Salif Keïta fait de la musique depuis les années 1980. Surnommé la voix d’or d’Afrique, celui dont l'œuvre compte pas moins d'une vingtaine d'albums a été nommé conseiller spécial du pouvoir militaire de transition au Mali. Au micro de Bob Barry, il affirme fermement son soutien aux militaires au pouvoir à Bamako dont il défend l'action.

Dans un rapport publié en 2023, le Haut-Commissariat aux droits de l’Homme a pourtant établi qu’environ 500 personnes avaient été sommairement exécutées et au moins 58 femmes violées par des soldats maliens et des mercenaires russes, au cours d’une opération de cinq jours menée à Moura, en mars 2022. 

Lisez et écoutez l'interview ci-dessous !

Le coup d'Etat au Mali

DW : Bonjour Salif Keïta, vous faites partie des artistes africains qui critiquent ouvertement les pouvoirs politiques en Afrique. Pourquoi avez-vous choisi de soutenir le pouvoir militaire au Mali ?

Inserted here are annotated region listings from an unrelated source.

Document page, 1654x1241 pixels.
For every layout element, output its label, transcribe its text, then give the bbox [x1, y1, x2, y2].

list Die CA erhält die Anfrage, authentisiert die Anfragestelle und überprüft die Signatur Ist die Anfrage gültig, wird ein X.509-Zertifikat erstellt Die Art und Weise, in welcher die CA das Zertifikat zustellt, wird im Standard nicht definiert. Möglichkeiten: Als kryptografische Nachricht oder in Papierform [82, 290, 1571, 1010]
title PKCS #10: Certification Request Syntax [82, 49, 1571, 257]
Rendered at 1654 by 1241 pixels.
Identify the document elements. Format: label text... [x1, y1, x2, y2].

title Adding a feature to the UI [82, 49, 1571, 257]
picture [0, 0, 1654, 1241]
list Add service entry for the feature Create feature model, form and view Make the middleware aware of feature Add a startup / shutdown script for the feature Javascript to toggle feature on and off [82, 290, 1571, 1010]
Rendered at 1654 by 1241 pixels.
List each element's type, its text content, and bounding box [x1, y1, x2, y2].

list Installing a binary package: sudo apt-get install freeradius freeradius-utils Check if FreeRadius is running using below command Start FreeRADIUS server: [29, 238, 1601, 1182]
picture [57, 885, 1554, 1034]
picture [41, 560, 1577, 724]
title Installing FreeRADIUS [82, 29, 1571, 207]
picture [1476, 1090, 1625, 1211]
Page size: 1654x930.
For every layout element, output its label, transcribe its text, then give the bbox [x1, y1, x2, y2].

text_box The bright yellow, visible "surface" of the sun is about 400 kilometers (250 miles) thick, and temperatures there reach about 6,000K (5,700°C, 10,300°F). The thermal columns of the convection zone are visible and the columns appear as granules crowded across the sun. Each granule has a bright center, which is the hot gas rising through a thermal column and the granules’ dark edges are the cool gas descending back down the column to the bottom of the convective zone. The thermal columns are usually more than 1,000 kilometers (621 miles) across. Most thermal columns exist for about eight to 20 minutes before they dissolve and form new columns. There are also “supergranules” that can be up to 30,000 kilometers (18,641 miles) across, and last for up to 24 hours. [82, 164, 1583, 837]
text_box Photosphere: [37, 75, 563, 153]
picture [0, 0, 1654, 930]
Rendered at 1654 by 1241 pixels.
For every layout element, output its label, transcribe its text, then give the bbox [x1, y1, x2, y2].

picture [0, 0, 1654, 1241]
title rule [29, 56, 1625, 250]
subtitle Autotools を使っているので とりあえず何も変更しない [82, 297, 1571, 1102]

Salif Keïta : Parce que le Mali était un pays vendu et le peuple s'est soulevé pour sa souveraineté. Et les militaires sont venus clôturer leur soulèvement pour que le sang ne soit pas versé. Donc vraiment, on a besoin de ces militaires. C'est notre espoir.

DW : Plusieurs ONG internationales dénoncent justement les exactions et les violations répétées des droits humains au Mali.

Salif Keïta : C'est pas vrai. Quand un groupe de personnes aime son pays, on dit qu'ils vont à l'encontre de l'humanisme. Et vraiment, on est content qu'ils soient là parce qu'ils ont récupéré le pays, ils ont racheté le pays et ils ont donné leur poitrine à la mort, pour que le pays soit libre.

DW : Alors pourquoi avez vous quitté le CNT (organe législatif de la transition) ? Vous étiez quand même membre du Conseil national de transition.

Salif Keïta : Oui, je suis toujours avec eux. Mais comme je voyage beaucoup, je ne suis pas toujours présent et c'est pourquoi j'ai voulu être à côté du patron pour avoir un peu de temps libre.

Sale temps pour les opposants maliens 

DW : Plusieurs voix critique de la jeune sont aussi contraintes quand même de quitter le Mali. Le Mali est-il encore dirigé par des démocrates ?

Salif Keïta : Nous, on a notre démocratie. Nous sommes tous nés dans la démocratie et le Mali a la première démocratie du monde qui remonte à 1236. Le Mali n'est pas dans leur démocratie. Le Mali est dans notre démocratie africaine qui marchait très bien.

"Le Mali est dans notre démocratie africaine qui fonctionnait très bien" (Salif Keita)

Ceux qui quittent le Mali n’aiment pas ce pays, mais ils vont revenir parce qu’ils seront obligés de revenir parce que ce pays va vers le bonheur.

DW : Le Mali a aussi quitté la Cédéao. Est ce que cela ne vous inquiète pas ?

Salif Keïta : La Cédéao ne répond pas aux critères de défense de l'Afrique. C’est un instrument de manipulation. Et qu'est-ce qu'on va chercher dedans ? Si la Cédéao ne fait pas ce que nous on demande, ce dont nous on a besoin, pourquoi on va rester là ?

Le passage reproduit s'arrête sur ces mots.